Even deadlier cigarettes

In the 1950s cigarette companies tried to make their products appear healthier. One of them decided to do this by adding asbestos.

Kent cigarettes
Rute Martins of Leoa’s Photography (www.leoa.co.za) [CC BY-SA]
The other day I was reading about the so-called “tar derby.” It was a specific period in the 1950s and early 1960s between two big events: the public revelations that cigarettes would kill you and the ban on health claims in cigarette ads. If you were in advertising, it was a golden age.

1950 was the year, and prominent medical journals began to connect the levels of tar and nicotine in cigarettes with lung cancer. Cigarette sales dropped suddenly, and the companies had to scramble to protect their revenues. And they responded the way that many companies do: by making it worse. So much worse.

The focus of advertising around this time was on the levels of tar and nicotine going into smokers’ lungs. In 1952 the Lorillard Tobacco Company introduced a filter that they claimed blocked much of the tar and nicotine – at the time, most cigarettes were unfiltered, so this was pitched as a health revolution. I’m not even joking, they boasted about the low low tar and nicotine and in four years sold 13 billion of their new Kent cigarettes.

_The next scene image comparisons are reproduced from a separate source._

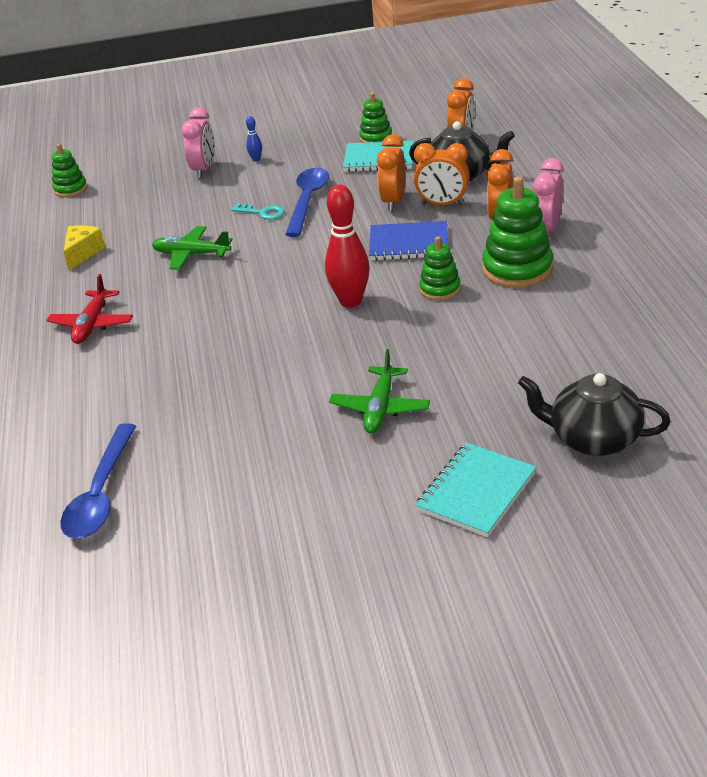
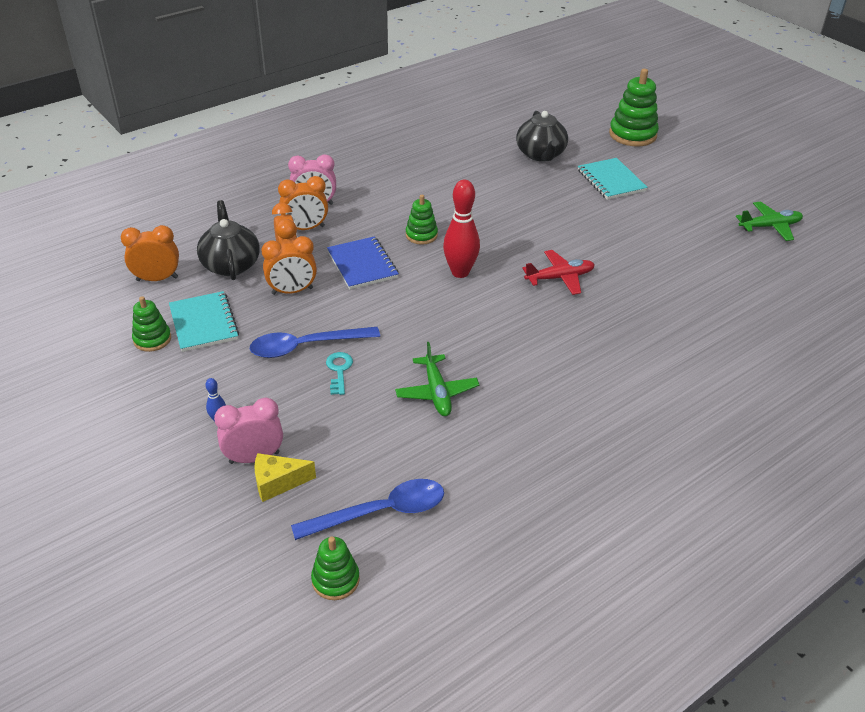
camera: 120 degrees left, 5 degrees up
red plane [46,274,133,344] -> red plane moved to [522,250,595,295]
blue spoon [60,423,136,539] -> blue spoon moved to [291,479,444,540]
yellow cheese [64,225,105,270] -> yellow cheese moved to [254,453,316,502]
green plane [329,349,430,433] -> green plane moved to [736,201,803,241]
turquoise notebook [416,443,536,537] -> turquoise notebook turned 60 degrees clockwise [578,158,648,200]
green stacking toy [482,176,553,288] -> green stacking toy moved to [609,69,659,146]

Just one problem, and it was a doozy: their revolutionary filter contained asbestos. And not just any asbestos, blue asbestos, the deadliest kind. It will get into your lungs, stick around for decades, and then you’ll drop dead from mesothelioma. The asbestos was removed from the cigarettes in 1956, but that was long enough to do significant damage: Lorillard (now owned by R. J. Reynolds) has been beset by lawsuit upon lawsuit because of the double-dose of cigarette smoke and asbestos fibres.